UNE ŒUVRE DE BIENFAISANCE
[Béthune, France] Sur le parvis de l'église Saint-Vaast, onze Charitables sont convoqués à une heure précise pour des funérailles. L'exactitude est une de leurs vertus, d'autant que le moindre retard est passible d'une sanction pécuniaire, dite « bouquet ». Ici, ils attendent que le chéri (maître de cérémonie) leur répartisse les rôles.





[Béthune, France] Depuis sa fondation en 1188, la confrérie des Charitables est au service des défunts et de leurs proches. Ici, ils conduisent un cercueil en l'église Saint-Vaast. Dans les escaliers qui mènent à la nef, les deux premiers porteurs « à bâton » sont épaulés par deux confrères. Un cercueil pouvant peser jusqu'à 300 kilos, l'entraide est importante.


[Béthune, France] Le cercueil est l'objet de toutes les attentions de la part des Charitables qui l'entourent au sein même de l'église Saint-Vaast. Les rites sont séculaires.

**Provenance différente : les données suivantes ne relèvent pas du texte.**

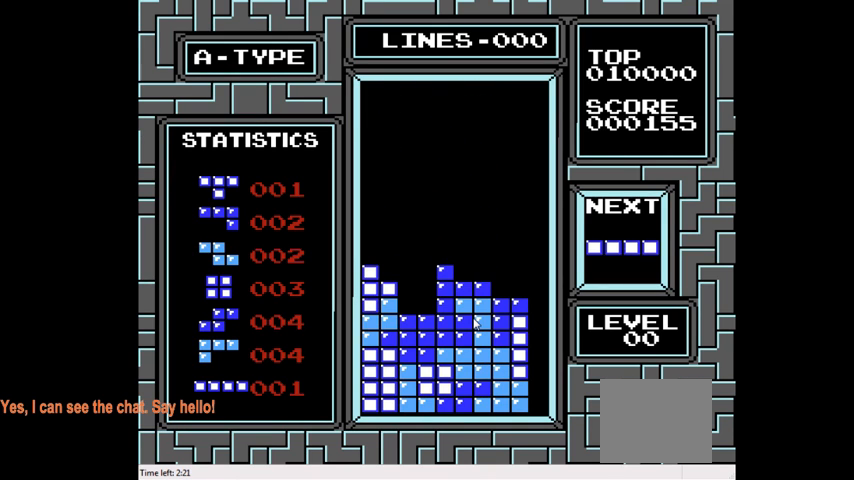
{"buttons": ["CIRCLE"], "right_stick": "center", "events": [[67, "DPAD_DOWN", "up"], [100, "DPAD_LEFT", "down"], [333, "DPAD_LEFT", "up"], [467, "CIRCLE", "down"]]}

Riches ou pauvres, et quelles que fussent leurs convictions, les défunts sont tous accompagnés dans les mêmes conditions, avec respect et dévouement.
UNE CONFRÉRIE MÉDIÉVALE
[Béthune, France] Copie de la lettre de Pierre de Nogent, prieur de Saint-Pry à Béthune, dont l'original, datant de 1317, est conservé aux Archives départementales du Pas-de-Calais. Elle décrit la création d'une sainte chandelle, fruit de la rencontre des deux maréchaux-ferrants Germon et Gauthier. Document fondateur des confréries de Béthune et de Beuvry, cette lettre est lue lors de chaque « procession à Naviaux ».





[Beuvry, France] La chapelle Saint-Éloi des Champs de Quinty est un sanctuaire où reposent les traditions des confréries de Béthune et de Beuvry. Ici, à gauche de l'autel, on reconnaît saint Éloi (588 ? – 660), orfèvre et monnayeur français, évêque de Noyon en 641. À ses pieds, on lui attribue une enclume ; allusion à une légende qui le tient pour maréchal-ferrant avant d'être orfèvre.


[Beuvry, France] Dans la chapelle Saint-Éloi des Champs de Quinty, ouverte au public les mercredis après-midi, une plaque rappelle les grandes dates de l'histoire des Charitables. Bâti en 1880, l'édifice actuel succède à la destruction d'une première chapelle érigée au début du XIIIème siècle par Germon et Gauthier. Lors de la « procession à Naviaux », les Charitables font retentir les cloches de la chapelle.
DES HOMMES EN NOIR
[Béthune, France] Pierre Massard est le prévôt (président) des Charitables de Béthune, un statut important qui lui vaut de diriger la confrérie pendant deux ans. C'est lui qui nomme le secrétaire, le comptable, l'archiviste et le chéri qui organise les services funéraires. Ici, au siège de la confrérie, il se prépare pour une cérémonie d'enterrement. C'est dans cette demeure baptisée « la chambre des Charitables » que sont conservées les archives et divers objets.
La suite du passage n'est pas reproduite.